Extracted records:

###

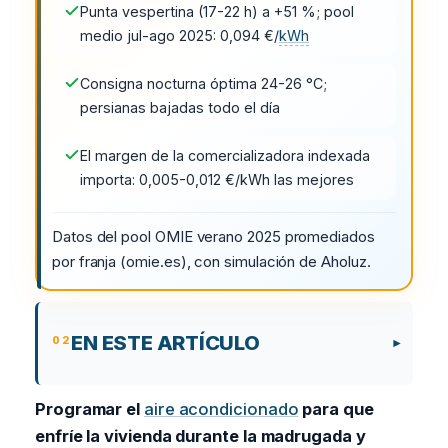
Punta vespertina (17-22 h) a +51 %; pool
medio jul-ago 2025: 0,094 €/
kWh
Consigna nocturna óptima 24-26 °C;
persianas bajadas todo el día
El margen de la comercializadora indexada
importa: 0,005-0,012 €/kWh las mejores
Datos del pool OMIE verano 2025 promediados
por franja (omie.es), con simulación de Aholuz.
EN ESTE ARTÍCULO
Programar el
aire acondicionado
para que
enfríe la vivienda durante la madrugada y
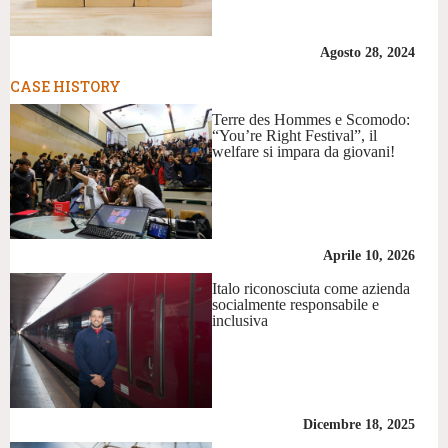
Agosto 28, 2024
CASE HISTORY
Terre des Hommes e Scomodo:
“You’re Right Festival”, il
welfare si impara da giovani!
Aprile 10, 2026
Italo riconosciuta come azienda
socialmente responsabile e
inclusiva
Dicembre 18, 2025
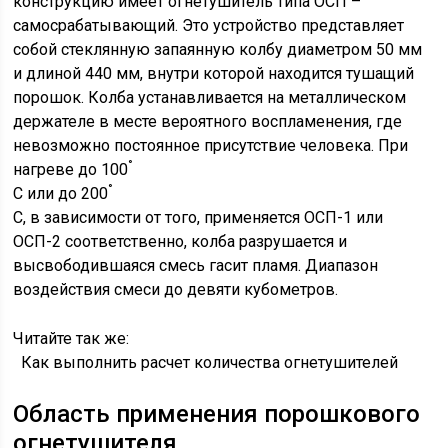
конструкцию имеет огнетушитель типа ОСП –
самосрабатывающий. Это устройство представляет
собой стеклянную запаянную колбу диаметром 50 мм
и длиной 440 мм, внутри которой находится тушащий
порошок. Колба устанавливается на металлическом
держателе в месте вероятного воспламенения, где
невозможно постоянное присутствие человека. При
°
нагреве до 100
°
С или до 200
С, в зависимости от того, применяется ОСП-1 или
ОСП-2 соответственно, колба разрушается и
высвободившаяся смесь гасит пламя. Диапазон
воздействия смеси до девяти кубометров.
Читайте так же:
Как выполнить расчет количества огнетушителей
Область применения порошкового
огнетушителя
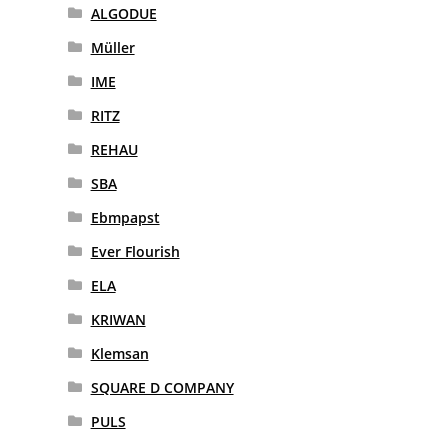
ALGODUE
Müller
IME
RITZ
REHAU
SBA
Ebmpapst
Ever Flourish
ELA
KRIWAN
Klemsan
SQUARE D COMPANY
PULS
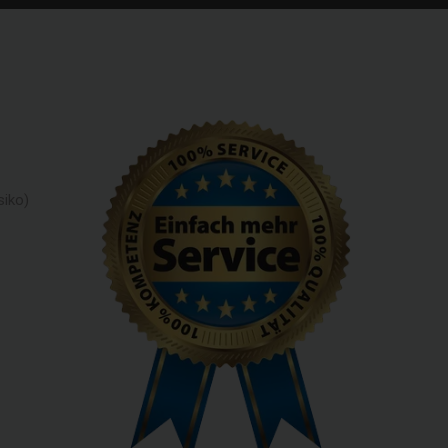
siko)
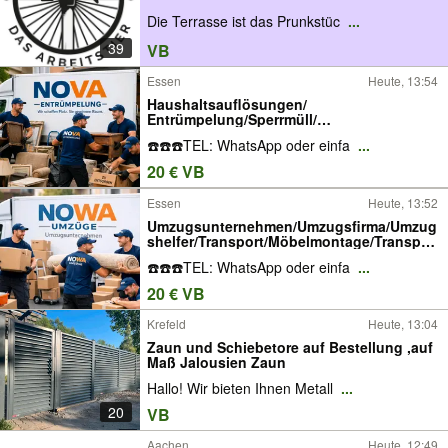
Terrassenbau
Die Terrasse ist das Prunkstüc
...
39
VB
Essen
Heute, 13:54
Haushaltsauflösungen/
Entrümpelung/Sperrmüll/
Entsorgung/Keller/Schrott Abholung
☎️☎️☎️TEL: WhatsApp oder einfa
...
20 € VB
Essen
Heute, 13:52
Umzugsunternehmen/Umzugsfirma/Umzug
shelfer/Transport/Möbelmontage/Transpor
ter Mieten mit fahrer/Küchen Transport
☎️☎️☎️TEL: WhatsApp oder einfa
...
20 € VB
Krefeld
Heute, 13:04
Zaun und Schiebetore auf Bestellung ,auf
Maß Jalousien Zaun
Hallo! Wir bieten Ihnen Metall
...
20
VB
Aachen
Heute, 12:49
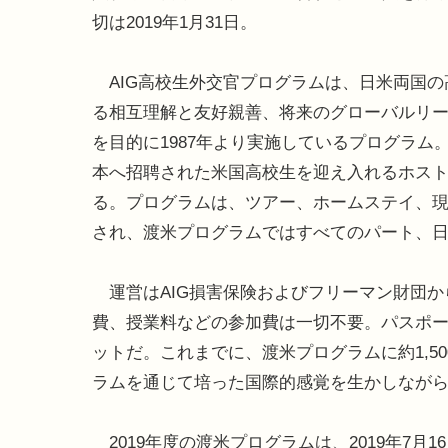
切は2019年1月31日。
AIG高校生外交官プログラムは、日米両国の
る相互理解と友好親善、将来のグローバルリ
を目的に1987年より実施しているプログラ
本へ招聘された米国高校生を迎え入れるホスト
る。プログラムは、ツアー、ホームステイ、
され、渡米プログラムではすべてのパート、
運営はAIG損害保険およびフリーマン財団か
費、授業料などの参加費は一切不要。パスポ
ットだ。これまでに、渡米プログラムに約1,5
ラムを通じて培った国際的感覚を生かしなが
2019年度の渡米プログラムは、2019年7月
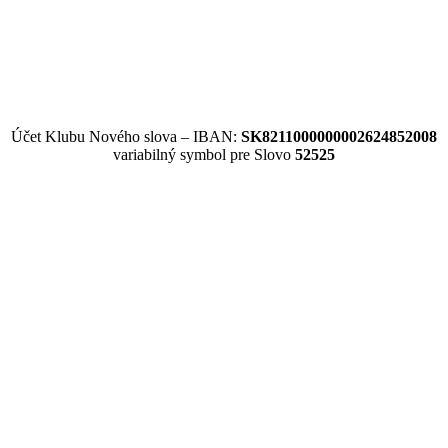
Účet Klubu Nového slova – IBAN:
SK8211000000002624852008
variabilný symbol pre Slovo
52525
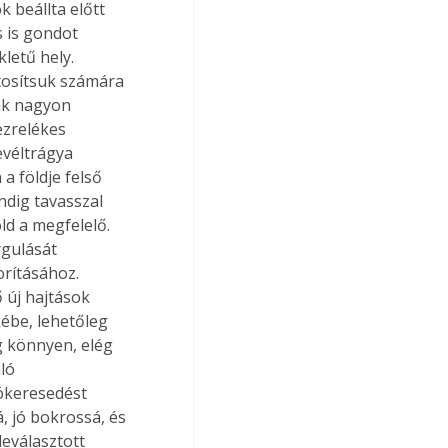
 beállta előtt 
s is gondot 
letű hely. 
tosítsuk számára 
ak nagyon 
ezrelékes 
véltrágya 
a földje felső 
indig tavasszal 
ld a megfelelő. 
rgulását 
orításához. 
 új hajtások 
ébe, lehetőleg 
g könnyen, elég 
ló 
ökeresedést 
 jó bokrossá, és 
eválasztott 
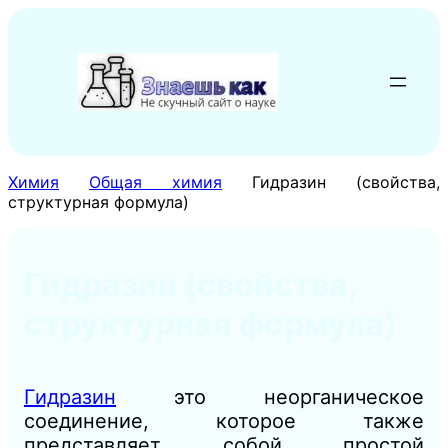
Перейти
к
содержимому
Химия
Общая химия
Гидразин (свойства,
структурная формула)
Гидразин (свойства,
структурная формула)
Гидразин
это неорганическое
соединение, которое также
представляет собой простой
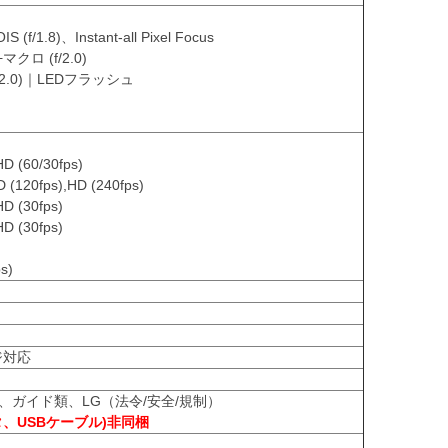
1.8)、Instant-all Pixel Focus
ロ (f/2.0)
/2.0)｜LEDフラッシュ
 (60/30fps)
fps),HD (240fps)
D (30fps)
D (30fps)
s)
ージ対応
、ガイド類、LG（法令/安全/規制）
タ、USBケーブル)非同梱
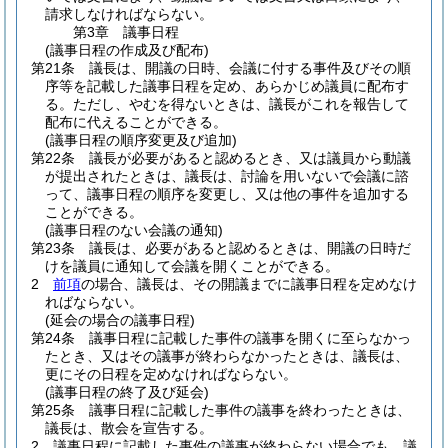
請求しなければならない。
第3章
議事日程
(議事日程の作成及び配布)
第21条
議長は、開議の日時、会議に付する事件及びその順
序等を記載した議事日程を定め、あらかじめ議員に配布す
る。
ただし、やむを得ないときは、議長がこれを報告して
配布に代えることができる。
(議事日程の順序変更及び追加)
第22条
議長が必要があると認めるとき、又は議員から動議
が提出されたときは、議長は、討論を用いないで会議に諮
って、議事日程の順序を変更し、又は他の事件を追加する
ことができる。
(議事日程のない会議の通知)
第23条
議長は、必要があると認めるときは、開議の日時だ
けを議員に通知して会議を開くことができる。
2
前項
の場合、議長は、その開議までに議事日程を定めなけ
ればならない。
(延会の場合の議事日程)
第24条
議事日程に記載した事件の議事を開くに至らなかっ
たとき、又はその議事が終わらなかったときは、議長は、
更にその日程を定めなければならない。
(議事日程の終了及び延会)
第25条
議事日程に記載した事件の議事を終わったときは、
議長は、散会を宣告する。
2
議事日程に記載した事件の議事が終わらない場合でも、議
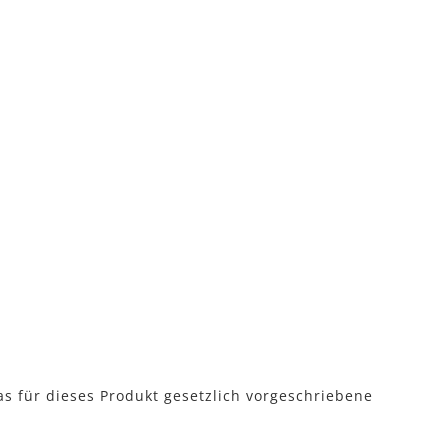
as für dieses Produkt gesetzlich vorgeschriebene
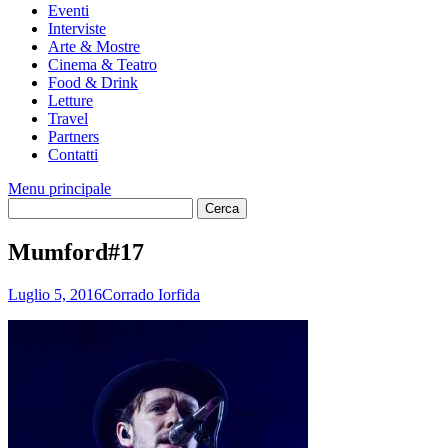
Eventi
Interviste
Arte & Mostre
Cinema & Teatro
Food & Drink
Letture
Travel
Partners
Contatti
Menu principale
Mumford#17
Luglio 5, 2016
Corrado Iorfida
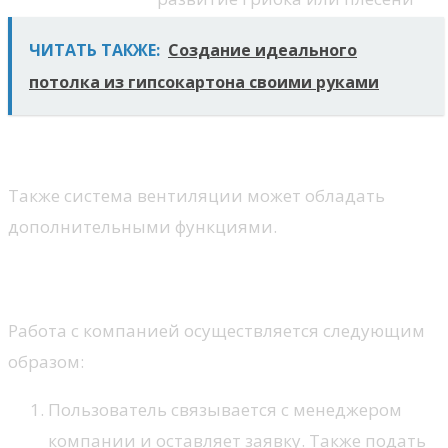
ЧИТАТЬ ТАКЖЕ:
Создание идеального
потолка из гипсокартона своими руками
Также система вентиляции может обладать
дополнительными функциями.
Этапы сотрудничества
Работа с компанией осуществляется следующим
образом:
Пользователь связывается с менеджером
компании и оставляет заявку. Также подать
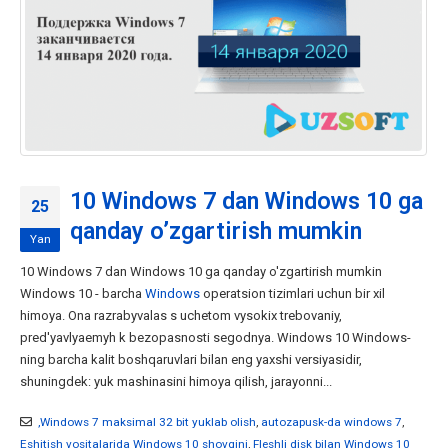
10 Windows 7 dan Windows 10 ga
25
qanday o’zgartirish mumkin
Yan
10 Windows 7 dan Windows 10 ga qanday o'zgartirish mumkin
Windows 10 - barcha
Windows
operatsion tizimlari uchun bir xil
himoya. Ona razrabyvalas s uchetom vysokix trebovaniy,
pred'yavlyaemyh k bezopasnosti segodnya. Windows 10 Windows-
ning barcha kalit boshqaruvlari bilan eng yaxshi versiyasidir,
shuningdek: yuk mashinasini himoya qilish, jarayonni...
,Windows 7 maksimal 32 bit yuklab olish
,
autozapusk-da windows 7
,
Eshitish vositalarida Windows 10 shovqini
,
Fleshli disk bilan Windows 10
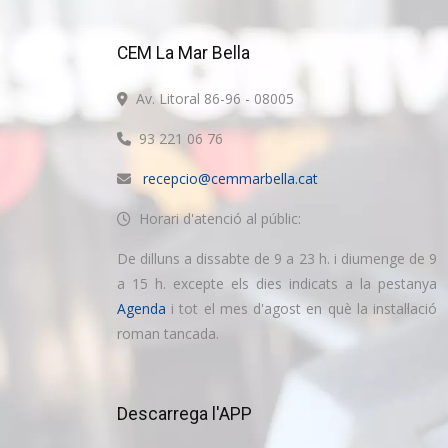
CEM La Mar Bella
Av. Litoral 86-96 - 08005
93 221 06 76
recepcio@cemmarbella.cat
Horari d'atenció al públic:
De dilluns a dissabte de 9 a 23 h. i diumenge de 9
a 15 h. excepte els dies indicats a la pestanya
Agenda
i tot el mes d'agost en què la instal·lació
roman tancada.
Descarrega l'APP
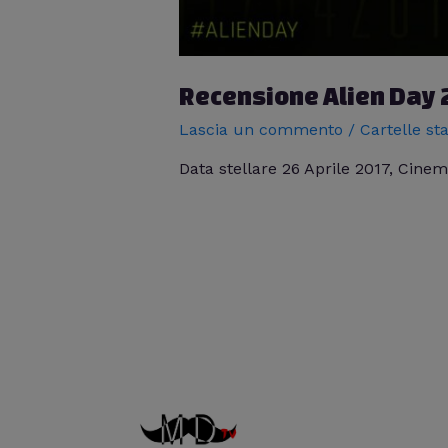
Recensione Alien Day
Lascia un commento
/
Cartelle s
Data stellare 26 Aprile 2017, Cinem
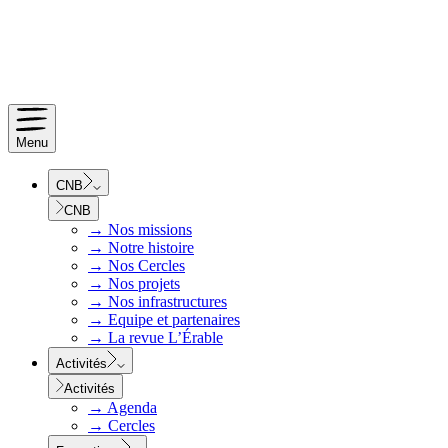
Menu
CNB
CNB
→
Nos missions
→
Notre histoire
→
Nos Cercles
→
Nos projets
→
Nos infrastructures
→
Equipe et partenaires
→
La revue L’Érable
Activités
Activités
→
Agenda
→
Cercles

###

Work instructions:
Please write every line above out exactly as given, except for any pictures.

Reply:
Punta vespertina (17-22 h) a +51 %; pool
medio jul-ago 2025: 0,094 €/
kWh
Consigna nocturna óptima 24-26 °C;
persianas bajadas todo el día
El margen de la comercializadora indexada
importa: 0,005-0,012 €/kWh las mejores
Datos del pool OMIE verano 2025 promediados
por franja (omie.es), con simulación de Aholuz.
EN ESTE ARTÍCULO
Programar el
aire acondicionado
para que
enfríe la vivienda durante la madrugada y
Agosto 28, 2024
CASE HISTORY
Terre des Hommes e Scomodo:
“You’re Right Festival”, il
welfare si impara da giovani!
Aprile 10, 2026
Italo riconosciuta come azienda
socialmente responsabile e
inclusiva
Dicembre 18, 2025
конструкцию имеет огнетушитель типа ОСП –
самосрабатывающий. Это устройство представляет
собой стеклянную запаянную колбу диаметром 50 мм
и длиной 440 мм, внутри которой находится тушащий
порошок. Колба устанавливается на металлическом
держателе в месте вероятного воспламенения, где
невозможно постоянное присутствие человека. При
°
нагреве до 100
°
С или до 200
С, в зависимости от того, применяется ОСП-1 или
ОСП-2 соответственно, колба разрушается и
высвободившаяся смесь гасит пламя. Диапазон
воздействия смеси до девяти кубометров.
Читайте так же:
Как выполнить расчет количества огнетушителей
Область применения порошкового
огнетушителя
ALGODUE
Müller
IME
RITZ
REHAU
SBA
Ebmpapst
Ever Flourish
ELA
KRIWAN
Klemsan
SQUARE D COMPANY
PULS
siko)
Terrassenbau
Die Terrasse ist das Prunkstüc
...
39
VB
Essen
Heute, 13:54
Haushaltsauflösungen/
Entrümpelung/Sperrmüll/
Entsorgung/Keller/Schrott Abholung
☎️☎️☎️TEL: WhatsApp oder einfa
...
20 € VB
Essen
Heute, 13:52
Umzugsunternehmen/Umzugsfirma/Umzug
shelfer/Transport/Möbelmontage/Transpor
ter Mieten mit fahrer/Küchen Transport
☎️☎️☎️TEL: WhatsApp oder einfa
...
20 € VB
Krefeld
Heute, 13:04
Zaun und Schiebetore auf Bestellung ,auf
Maß Jalousien Zaun
Hallo! Wir bieten Ihnen Metall
...
20
VB
Aachen
Heute, 12:49
切は2019年1月31日。
AIG高校生外交官プログラムは、日米両国の
る相互理解と友好親善、将来のグローバルリ
を目的に1987年より実施しているプログラ
本へ招聘された米国高校生を迎え入れるホスト
る。プログラムは、ツアー、ホームステイ、
され、渡米プログラムではすべてのパート、
運営はAIG損害保険およびフリーマン財団か
費、授業料などの参加費は一切不要。パスポ
ットだ。これまでに、渡米プログラムに約1,5
ラムを通じて培った国際的感覚を生かしなが
2019年度の渡米プログラムは、2019年7月
Účet Klubu Nového slova – IBAN:
SK8211000000002624852008
variabilný symbol pre Slovo
52525
 beállta előtt 
s is gondot 
letű hely. 
tosítsuk számára 
ak nagyon 
ezrelékes 
véltrágya 
a földje felső 
indig tavasszal 
ld a megfelelő. 
rgulását 
orításához. 
 új hajtások 
ébe, lehetőleg 
g könnyen, elég 
ló 
ökeresedést 
 jó bokrossá, és 
eválasztott 
Перейти
к
содержимому
Химия
Общая химия
Гидразин (свойства,
структурная формула)
Гидразин (свойства,
структурная формула)
Гидразин
это неорганическое
соединение, которое также
представляет собой простой
1.8)、Instant-all Pixel Focus
ロ (f/2.0)
/2.0)｜LEDフラッシュ
 (60/30fps)
fps),HD (240fps)
D (30fps)
D (30fps)
s)
ージ対応
、ガイド類、LG（法令/安全/規制）
タ、USBケーブル)非同梱
請求しなければならない。
第3章
議事日程
(議事日程の作成及び配布)
第21条
議長は、開議の日時、会議に付する事件及びその順
序等を記載した議事日程を定め、あらかじめ議員に配布す
る。
ただし、やむを得ないときは、議長がこれを報告して
配布に代えることができる。
(議事日程の順序変更及び追加)
第22条
議長が必要があると認めるとき、又は議員から動議
が提出されたときは、議長は、討論を用いないで会議に諮
って、議事日程の順序を変更し、又は他の事件を追加する
ことができる。
(議事日程のない会議の通知)
第23条
議長は、必要があると認めるときは、開議の日時だ
けを議員に通知して会議を開くことができる。
2
前項
の場合、議長は、その開議までに議事日程を定めなけ
ればならない。
(延会の場合の議事日程)
第24条
議事日程に記載した事件の議事を開くに至らなかっ
たとき、又はその議事が終わらなかったときは、議長は、
更にその日程を定めなければならない。
(議事日程の終了及び延会)
第25条
議事日程に記載した事件の議事を終わったときは、
議長は、散会を宣告する。
2
議事日程に記載した事件の議事が終わらない場合でも、議
as für dieses Produkt gesetzlich vorgeschriebene
Eventi
Interviste
Arte & Mostre
Cinema & Teatro
Food & Drink
Letture
Travel
Partners
Contatti
Menu principale
Mumford#17
Luglio 5, 2016
Corrado Iorfida
ЧИТАТЬ ТАКЖЕ:
Создание идеального
потолка из гипсокартона своими руками
Также система вентиляции может обладать
дополнительными функциями.
Этапы сотрудничества
Работа с компанией осуществляется следующим
образом:
Пользователь связывается с менеджером
компании и оставляет заявку. Также подать
10 Windows 7 dan Windows 10 ga
25
qanday o’zgartirish mumkin
Yan
10 Windows 7 dan Windows 10 ga qanday o'zgartirish mumkin
Windows 10 - barcha
Windows
operatsion tizimlari uchun bir xil
himoya. Ona razrabyvalas s uchetom vysokix trebovaniy,
pred'yavlyaemyh k bezopasnosti segodnya. Windows 10 Windows-
ning barcha kalit boshqaruvlari bilan eng yaxshi versiyasidir,
shuningdek: yuk mashinasini himoya qilish, jarayonni...
,Windows 7 maksimal 32 bit yuklab olish
,
autozapusk-da windows 7
,
Eshitish vositalarida Windows 10 shovqini
,
Fleshli disk bilan Windows 10
CEM La Mar Bella
Av. Litoral 86-96 - 08005
93 221 06 76
recepcio@cemmarbella.cat
Horari d'atenció al públic:
De dilluns a dissabte de 9 a 23 h. i diumenge de 9
a 15 h. excepte els dies indicats a la pestanya
Agenda
i tot el mes d'agost en què la instal·lació
roman tancada.
Descarrega l'APP
Recensione Alien Day
Lascia un commento
/
Cartelle s
Data stellare 26 Aprile 2017, Cinem
Menu
CNB
CNB
→
Nos missions
→
Notre histoire
→
Nos Cercles
→
Nos projets
→
Nos infrastructures
→
Equipe et partenaires
→
La revue L’Érable
Activités
Activités
→
Agenda
→
Cercles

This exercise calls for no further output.